Global stocks rebound as investors consider loose monetary policy is set to continue
The Fed’s recent hawkish dot plot shift has opened up immediate dollar strength and sent global stocks lower on policy normalisation fears. However, this last week saw a gradual weakening of the USD and strength coming back into global stocks. Why? The market digested the fact that interest rates are not expected to change any time soon (at least until2023). As a result, low interest rates and the large US stimulus package means that global stocks can keep rising, for now at least. However, many investors are very nervous at equities at these levels and are asking when will the inevitable correction come?
Other key events from the past week
- * EUR: Strong German PMI’s, June 23: Flash German PMI’s showed the steepest rise in new business since 2011 and the improvement was mainly driven by the services sector. This is a good sign for the eurozone’s economic rebound.
- * Bitcoin: Tests $30,000, June 23: The People’s Bank of China is actively discouraging crypto investments and this negative sentiment for crypto traders resulted in the $30,000 level being tested this week. However, buyers strongly defended the level and a re-test of $40,000 is technically possible again.
- * GBP: Interest Rate Meeting, June 24: The GBP appreciated into the BoE meeting with markets expecting a hawkish tilt. The meeting delivered a firm ‘hold’ that sent the GBP immediately lower as the BoE took a cautious stance.

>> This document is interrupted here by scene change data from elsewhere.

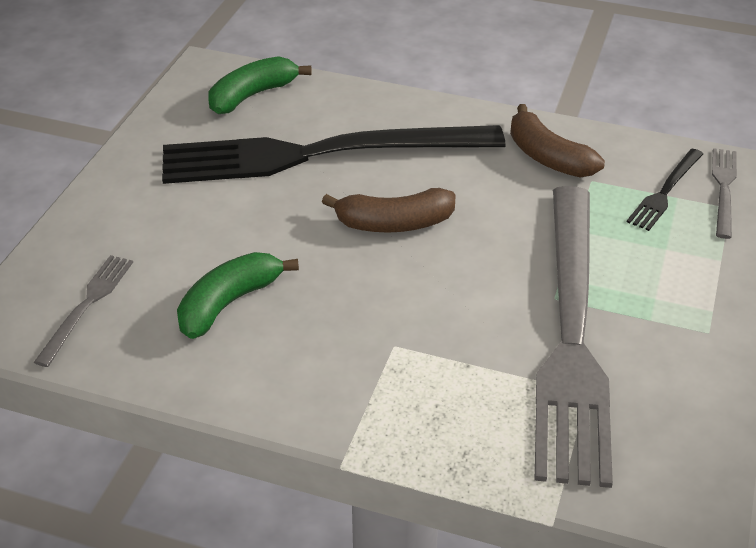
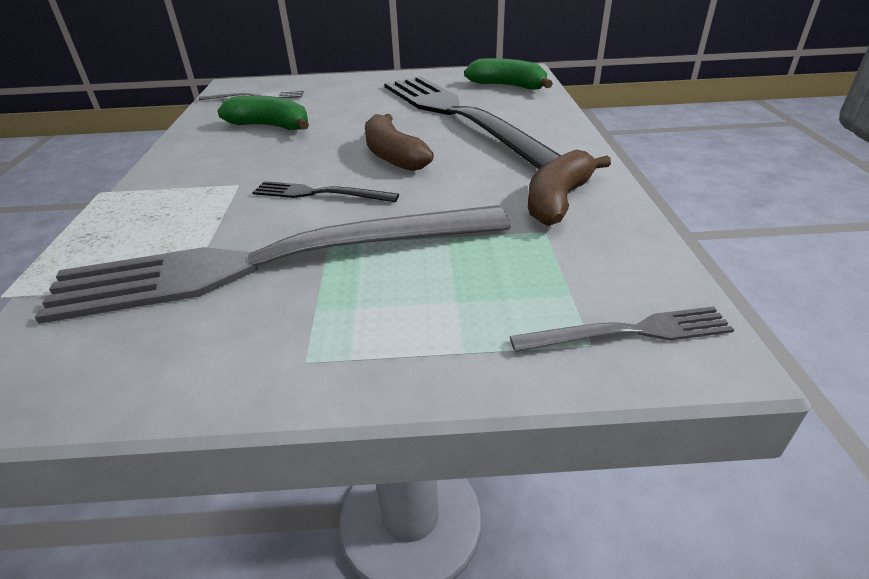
camera: 70 degrees right, 5 degrees down
black fork [627,149,703,231] -> black fork moved to [252,181,399,202]

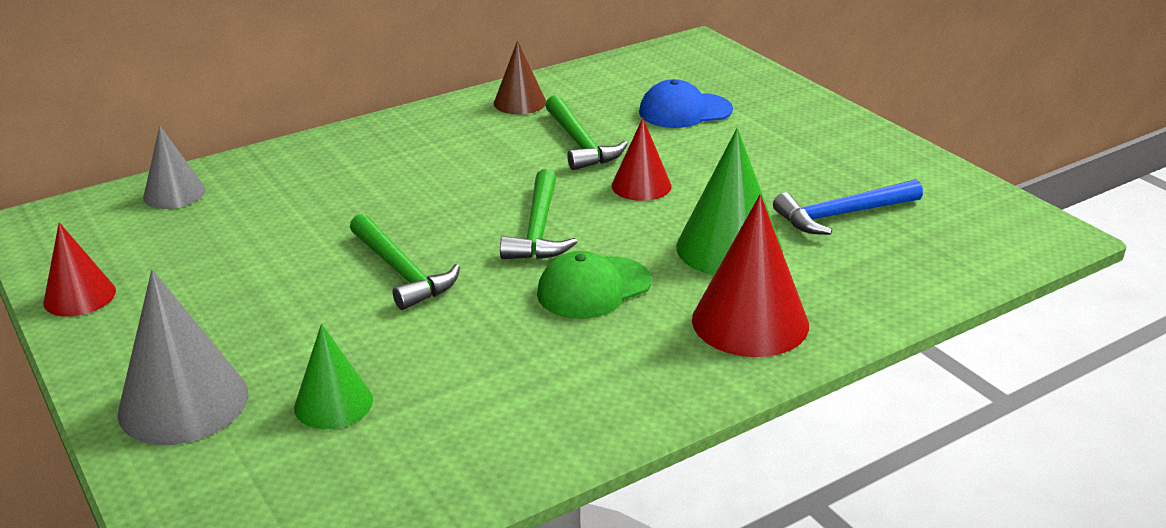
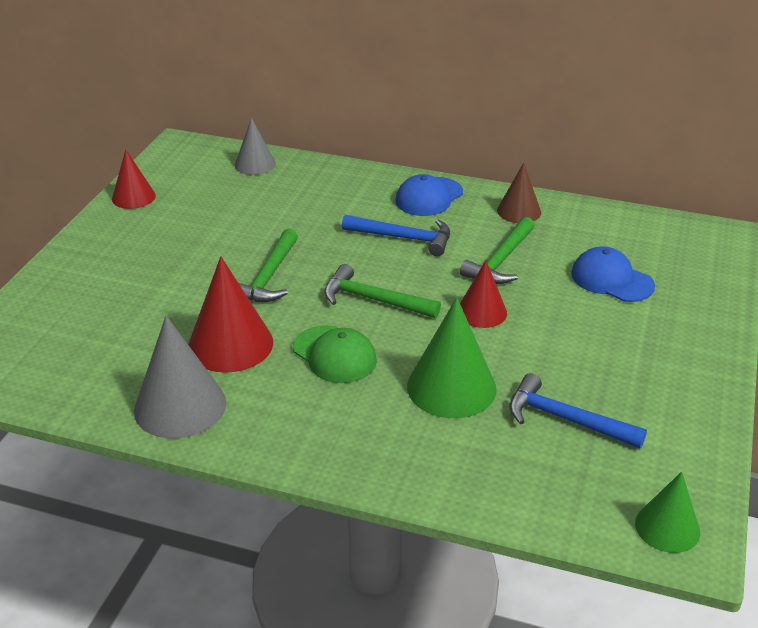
camera: 50 degrees right, 5 degrees up
grey cone [117,269,248,445] -> grey cone moved to [134,316,226,439]
green cone [294,324,373,429] -> green cone moved to [635,471,700,553]
green hammer [500,169,577,259] -> green hammer turned 60 degrees clockwise [324,264,441,318]
green cap [537,251,652,319] -> green cap turned 150 degrees counterclockwise [293,325,377,383]
red cone [692,194,809,357] -> red cone moved to [188,256,273,373]
none -> blue hammer [342,215,450,256]
none -> blue cap [395,174,463,216]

Key events for the coming week
- * Oil: OPEC Decision, July 01: US oil has been moving higher through $72 on rising oil demand despite OPEC+ pondering a 500K bpd hike in August. The Bank of America thinks US oil can still reach $100 this year on strong fundamentals. Register for our free trading webinar to get your plan for the week ahead.
- * USD: Employment data, July 02: The Federal Reserve want to see strong employment data before normalising US monetary policy. Will Friday’s NFP print be able to deliver the confidence that the Fed needs to taper bond purchases?